I’m about to embark on a three-week road trip working with teams of faciliators to share experiences and develop skills. I now hesitate to call it training especially after reading Harold Jarche’s post – Training Evaluation: a mug’s game. Harold links to this spendidly fierce post by Dan Pontefract a pushback to something called the Kirkpatrick Four Levels™ Evaluation Model.
Anything to do with learning that bears a ™ tends to put me in a critical frame of mind for starters. I find it hard to associate the joy of learning with intellectual property chastity belts. And to be honest I find the presence of ™ correlates fairly positively with banality.
Echoing Dan, I feel rather miserable reading statements like this:
any successful initiative starts with a clear definition of the desired outcomes.
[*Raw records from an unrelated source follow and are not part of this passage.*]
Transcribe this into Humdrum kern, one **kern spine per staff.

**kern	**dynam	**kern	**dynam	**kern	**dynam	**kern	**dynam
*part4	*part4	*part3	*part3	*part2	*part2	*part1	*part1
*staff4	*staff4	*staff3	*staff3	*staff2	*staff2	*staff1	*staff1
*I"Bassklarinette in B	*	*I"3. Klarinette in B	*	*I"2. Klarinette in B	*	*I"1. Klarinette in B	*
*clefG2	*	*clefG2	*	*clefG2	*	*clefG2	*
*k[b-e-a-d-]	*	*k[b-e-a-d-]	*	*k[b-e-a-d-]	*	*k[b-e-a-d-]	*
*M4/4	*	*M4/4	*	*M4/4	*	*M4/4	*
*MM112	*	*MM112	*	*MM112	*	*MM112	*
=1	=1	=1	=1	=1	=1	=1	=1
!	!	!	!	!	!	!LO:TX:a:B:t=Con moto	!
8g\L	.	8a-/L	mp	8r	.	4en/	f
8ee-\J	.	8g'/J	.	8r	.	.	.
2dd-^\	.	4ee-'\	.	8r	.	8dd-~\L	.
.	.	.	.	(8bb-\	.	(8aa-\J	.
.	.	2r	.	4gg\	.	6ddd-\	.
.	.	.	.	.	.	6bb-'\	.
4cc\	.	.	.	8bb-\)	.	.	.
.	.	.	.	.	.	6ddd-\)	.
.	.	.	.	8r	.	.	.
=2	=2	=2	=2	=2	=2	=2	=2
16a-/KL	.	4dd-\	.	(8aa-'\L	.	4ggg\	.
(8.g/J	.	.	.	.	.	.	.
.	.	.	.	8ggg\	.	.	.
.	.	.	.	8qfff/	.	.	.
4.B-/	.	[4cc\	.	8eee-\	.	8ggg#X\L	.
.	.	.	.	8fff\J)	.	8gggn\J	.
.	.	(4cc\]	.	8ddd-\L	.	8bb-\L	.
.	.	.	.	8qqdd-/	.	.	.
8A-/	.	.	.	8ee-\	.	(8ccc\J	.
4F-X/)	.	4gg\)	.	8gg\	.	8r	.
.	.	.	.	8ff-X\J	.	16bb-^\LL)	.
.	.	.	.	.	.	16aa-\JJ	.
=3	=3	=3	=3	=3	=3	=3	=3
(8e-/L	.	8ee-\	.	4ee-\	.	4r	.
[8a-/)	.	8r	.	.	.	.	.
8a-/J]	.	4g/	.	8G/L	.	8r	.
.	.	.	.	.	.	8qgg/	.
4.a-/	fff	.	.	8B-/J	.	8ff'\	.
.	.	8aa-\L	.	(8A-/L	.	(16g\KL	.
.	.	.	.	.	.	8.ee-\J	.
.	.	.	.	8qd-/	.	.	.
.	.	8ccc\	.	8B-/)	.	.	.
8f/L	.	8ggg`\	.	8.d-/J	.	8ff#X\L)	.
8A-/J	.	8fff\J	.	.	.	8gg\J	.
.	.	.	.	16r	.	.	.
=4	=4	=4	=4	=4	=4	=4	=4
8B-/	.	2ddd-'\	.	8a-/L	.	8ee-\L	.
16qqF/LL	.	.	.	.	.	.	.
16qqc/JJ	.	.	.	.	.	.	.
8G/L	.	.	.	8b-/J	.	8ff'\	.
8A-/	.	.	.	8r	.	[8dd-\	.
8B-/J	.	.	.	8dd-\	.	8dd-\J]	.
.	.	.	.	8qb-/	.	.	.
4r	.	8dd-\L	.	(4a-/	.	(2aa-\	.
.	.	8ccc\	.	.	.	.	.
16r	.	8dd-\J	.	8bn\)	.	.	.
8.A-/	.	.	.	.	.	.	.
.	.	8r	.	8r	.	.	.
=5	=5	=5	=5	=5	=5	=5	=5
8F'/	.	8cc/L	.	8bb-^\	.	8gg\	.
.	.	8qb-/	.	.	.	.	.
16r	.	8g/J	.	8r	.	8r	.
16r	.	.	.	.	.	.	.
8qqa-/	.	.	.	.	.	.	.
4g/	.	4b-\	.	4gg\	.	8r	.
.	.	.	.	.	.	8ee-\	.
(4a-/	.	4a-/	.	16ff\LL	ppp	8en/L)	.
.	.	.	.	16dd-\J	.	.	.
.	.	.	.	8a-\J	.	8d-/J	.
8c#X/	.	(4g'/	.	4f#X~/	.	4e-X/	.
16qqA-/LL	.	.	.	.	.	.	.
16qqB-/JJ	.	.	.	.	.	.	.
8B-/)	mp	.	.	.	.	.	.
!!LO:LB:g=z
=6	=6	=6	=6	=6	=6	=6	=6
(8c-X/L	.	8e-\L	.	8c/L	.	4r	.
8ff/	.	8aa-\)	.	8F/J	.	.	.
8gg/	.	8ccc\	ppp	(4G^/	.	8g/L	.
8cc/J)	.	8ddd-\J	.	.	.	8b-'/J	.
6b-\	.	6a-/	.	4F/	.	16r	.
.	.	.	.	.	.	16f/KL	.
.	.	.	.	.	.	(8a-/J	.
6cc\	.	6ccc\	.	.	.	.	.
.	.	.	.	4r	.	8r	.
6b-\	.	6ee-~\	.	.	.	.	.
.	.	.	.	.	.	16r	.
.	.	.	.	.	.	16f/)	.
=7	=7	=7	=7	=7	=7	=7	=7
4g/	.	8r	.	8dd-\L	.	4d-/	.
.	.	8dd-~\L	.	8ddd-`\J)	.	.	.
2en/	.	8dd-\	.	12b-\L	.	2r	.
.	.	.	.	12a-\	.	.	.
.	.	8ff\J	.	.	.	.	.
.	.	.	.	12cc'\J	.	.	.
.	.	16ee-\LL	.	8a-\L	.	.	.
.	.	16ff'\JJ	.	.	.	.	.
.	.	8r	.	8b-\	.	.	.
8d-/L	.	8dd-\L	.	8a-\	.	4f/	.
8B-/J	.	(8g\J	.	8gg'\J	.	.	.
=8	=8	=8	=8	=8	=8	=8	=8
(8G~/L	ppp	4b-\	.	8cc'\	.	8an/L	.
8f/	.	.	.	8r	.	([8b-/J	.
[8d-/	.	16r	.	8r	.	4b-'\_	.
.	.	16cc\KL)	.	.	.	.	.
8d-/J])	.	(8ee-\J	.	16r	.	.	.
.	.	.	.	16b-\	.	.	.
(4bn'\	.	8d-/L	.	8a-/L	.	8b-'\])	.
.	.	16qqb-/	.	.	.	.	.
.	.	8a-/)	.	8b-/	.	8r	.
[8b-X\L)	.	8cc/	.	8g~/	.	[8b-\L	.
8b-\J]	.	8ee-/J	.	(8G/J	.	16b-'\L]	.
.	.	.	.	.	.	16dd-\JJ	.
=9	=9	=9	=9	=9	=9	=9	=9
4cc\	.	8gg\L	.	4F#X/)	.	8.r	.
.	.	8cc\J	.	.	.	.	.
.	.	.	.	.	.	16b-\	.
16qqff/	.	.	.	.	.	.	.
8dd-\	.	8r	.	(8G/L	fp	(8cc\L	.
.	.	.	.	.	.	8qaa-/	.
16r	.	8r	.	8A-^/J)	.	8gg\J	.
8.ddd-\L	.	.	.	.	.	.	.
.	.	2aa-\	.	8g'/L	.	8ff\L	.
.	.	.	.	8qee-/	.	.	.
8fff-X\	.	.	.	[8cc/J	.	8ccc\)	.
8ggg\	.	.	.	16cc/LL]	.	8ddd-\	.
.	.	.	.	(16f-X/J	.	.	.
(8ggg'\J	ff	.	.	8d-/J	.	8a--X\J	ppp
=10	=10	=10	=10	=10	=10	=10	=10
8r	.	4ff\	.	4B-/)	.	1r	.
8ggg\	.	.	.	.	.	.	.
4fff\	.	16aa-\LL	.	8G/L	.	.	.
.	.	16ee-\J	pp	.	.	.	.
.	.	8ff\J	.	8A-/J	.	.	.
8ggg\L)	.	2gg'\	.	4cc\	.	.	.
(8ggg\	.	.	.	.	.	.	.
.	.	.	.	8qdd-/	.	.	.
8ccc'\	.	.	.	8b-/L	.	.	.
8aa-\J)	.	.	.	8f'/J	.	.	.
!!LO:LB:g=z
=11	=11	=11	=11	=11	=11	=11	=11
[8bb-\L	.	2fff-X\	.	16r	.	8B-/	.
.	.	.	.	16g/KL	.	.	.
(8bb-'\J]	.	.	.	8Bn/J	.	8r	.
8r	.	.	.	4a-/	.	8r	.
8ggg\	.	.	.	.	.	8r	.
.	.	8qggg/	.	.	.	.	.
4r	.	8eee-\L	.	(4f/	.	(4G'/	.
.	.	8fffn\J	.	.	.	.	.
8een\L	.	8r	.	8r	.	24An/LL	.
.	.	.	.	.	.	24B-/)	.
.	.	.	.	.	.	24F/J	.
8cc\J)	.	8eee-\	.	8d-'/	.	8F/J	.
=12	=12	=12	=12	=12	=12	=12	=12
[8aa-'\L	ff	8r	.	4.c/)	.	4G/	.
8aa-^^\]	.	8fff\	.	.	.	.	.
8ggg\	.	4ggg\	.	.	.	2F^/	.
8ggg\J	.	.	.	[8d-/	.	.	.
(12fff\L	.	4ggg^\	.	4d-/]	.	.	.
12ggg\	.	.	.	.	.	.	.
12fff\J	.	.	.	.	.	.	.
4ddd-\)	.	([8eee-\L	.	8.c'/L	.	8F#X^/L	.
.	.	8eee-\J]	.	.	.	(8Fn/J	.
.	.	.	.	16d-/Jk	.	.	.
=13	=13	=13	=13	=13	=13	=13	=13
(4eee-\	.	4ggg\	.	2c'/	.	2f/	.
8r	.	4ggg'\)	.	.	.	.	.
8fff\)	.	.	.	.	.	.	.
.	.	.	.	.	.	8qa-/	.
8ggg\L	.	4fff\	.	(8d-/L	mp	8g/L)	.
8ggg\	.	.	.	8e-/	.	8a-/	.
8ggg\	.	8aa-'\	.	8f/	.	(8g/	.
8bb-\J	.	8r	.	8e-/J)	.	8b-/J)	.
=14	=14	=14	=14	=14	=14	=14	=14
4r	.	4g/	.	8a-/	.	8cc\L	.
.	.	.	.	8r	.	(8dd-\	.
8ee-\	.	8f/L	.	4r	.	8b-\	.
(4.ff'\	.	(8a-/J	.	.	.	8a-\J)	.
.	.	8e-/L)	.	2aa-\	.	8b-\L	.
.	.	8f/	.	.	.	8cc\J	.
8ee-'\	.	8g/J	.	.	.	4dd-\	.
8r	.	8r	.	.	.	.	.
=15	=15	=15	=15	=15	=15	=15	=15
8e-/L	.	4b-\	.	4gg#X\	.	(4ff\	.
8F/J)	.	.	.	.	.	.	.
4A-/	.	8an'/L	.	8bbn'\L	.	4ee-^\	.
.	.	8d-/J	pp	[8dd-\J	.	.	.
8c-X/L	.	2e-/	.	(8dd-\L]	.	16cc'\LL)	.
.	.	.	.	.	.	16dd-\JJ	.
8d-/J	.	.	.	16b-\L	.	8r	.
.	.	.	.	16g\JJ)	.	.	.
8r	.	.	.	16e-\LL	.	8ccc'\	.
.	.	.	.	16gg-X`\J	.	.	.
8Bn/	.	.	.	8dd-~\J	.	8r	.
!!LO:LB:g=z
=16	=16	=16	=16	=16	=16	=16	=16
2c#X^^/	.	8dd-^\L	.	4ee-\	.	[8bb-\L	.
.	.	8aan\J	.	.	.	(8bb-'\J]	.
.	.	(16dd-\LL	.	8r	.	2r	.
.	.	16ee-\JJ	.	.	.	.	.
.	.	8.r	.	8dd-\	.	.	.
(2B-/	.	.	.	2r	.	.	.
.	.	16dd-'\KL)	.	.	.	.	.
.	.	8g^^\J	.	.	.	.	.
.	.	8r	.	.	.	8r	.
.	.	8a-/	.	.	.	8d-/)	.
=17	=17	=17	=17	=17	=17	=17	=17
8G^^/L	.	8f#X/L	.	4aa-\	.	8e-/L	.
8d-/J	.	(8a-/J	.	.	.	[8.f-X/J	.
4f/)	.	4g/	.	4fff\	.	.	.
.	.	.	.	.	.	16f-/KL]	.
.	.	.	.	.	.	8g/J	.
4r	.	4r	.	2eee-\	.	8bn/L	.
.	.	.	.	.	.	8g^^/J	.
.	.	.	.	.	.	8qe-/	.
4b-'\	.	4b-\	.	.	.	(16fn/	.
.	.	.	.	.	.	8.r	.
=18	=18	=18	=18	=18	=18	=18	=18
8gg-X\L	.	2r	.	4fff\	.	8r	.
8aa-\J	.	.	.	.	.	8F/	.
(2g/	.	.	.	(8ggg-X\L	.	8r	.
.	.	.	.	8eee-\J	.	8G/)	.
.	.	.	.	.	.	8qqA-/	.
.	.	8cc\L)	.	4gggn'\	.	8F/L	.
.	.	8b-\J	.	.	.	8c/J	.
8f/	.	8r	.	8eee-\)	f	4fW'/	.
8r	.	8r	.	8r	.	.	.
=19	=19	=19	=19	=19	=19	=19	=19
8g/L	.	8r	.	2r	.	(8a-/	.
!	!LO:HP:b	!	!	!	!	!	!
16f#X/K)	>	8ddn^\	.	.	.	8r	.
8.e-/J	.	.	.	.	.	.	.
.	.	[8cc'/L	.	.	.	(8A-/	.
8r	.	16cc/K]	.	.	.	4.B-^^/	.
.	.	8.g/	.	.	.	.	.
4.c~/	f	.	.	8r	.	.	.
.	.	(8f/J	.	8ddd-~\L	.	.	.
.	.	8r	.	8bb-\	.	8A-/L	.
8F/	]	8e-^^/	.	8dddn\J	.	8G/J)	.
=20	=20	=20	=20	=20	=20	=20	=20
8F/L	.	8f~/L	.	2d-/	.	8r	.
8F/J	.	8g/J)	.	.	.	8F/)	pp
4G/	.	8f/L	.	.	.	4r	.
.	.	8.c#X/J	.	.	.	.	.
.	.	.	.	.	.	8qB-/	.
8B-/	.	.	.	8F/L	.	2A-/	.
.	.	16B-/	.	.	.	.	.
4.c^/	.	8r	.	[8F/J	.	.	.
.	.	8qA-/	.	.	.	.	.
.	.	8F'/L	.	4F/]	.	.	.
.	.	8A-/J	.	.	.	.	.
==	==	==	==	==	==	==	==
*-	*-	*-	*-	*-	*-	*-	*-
It’s management speak and it’s a wild overclaim for a world of complexity and the unexpected.
Both Dan and Harold argue for a far more social way of understanding how learning happens in organisations.
I can understand why management feels pressure to prove some return on investment, but this is a game with unintended consequences. The pressure is on participants to establish they have been “good” learners by affecting to have taken delivery of profound “outcomes” whether they have or haven’t. It puts learners in a childlike position vis-a-vis the training which results in either good boy (thank you, mummy, for that valuable lesson) or bad boy (delete your own expletive) behaviour in response. We end up in the same world as that I talk about in this post on commitment ceremonies.
Learning is not a FedEx package that you sign for at the door. Learning happens on its own schedule. We often realise the significance of events long after their original impact, and may actually continue to revise what we think the lesson is as our lives unfold.
I can see that for some training you might well want to set practical tests and evaluations. But for soft skills, I would put much more emphasis on supporting peer-to-peer sharing and support. Reducing things to models may comfort management that it’s doing something but easily gets in the way of people’s intrinsic desire to learn and to socialise.